What this task involves
Your answer should be the line containing "сайта не возмещаются." and each line after it through the end of the data below, repeated exactly.

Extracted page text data
◇ ◇ ◇ ◇

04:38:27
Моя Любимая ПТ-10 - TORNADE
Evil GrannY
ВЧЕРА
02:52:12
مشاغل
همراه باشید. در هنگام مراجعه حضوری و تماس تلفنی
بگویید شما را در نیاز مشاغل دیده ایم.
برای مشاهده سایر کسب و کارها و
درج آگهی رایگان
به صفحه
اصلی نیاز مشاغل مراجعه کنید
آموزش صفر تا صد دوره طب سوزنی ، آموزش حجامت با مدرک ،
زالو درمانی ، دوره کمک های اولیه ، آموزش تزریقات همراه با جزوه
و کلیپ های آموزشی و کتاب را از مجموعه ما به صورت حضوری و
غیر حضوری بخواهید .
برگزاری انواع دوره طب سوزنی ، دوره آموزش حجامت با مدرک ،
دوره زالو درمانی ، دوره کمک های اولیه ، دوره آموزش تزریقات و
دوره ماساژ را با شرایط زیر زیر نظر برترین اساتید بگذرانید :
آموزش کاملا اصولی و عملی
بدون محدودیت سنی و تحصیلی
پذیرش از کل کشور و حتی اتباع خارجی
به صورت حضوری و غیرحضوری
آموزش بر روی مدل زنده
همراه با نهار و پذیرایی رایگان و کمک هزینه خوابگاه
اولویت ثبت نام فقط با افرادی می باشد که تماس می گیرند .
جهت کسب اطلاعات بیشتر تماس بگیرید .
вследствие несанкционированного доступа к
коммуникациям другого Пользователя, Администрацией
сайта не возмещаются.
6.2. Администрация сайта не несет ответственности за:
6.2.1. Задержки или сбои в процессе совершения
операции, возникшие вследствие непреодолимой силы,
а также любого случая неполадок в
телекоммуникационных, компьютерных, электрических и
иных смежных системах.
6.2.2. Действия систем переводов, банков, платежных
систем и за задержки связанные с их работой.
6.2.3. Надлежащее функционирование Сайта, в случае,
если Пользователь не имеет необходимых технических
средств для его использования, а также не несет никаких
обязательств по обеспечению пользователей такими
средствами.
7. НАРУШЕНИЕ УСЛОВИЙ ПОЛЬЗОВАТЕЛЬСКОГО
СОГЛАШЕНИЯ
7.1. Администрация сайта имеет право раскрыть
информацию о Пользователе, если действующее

◇ ◇ ◇ ◇

Answer below
сайта не возмещаются.
6.2. Администрация сайта не несет ответственности за:
6.2.1. Задержки или сбои в процессе совершения
операции, возникшие вследствие непреодолимой силы,
а также любого случая неполадок в
телекоммуникационных, компьютерных, электрических и
иных смежных системах.
6.2.2. Действия систем переводов, банков, платежных
систем и за задержки связанные с их работой.
6.2.3. Надлежащее функционирование Сайта, в случае,
если Пользователь не имеет необходимых технических
средств для его использования, а также не несет никаких
обязательств по обеспечению пользователей такими
средствами.
7. НАРУШЕНИЕ УСЛОВИЙ ПОЛЬЗОВАТЕЛЬСКОГО
СОГЛАШЕНИЯ
7.1. Администрация сайта имеет право раскрыть
информацию о Пользователе, если действующее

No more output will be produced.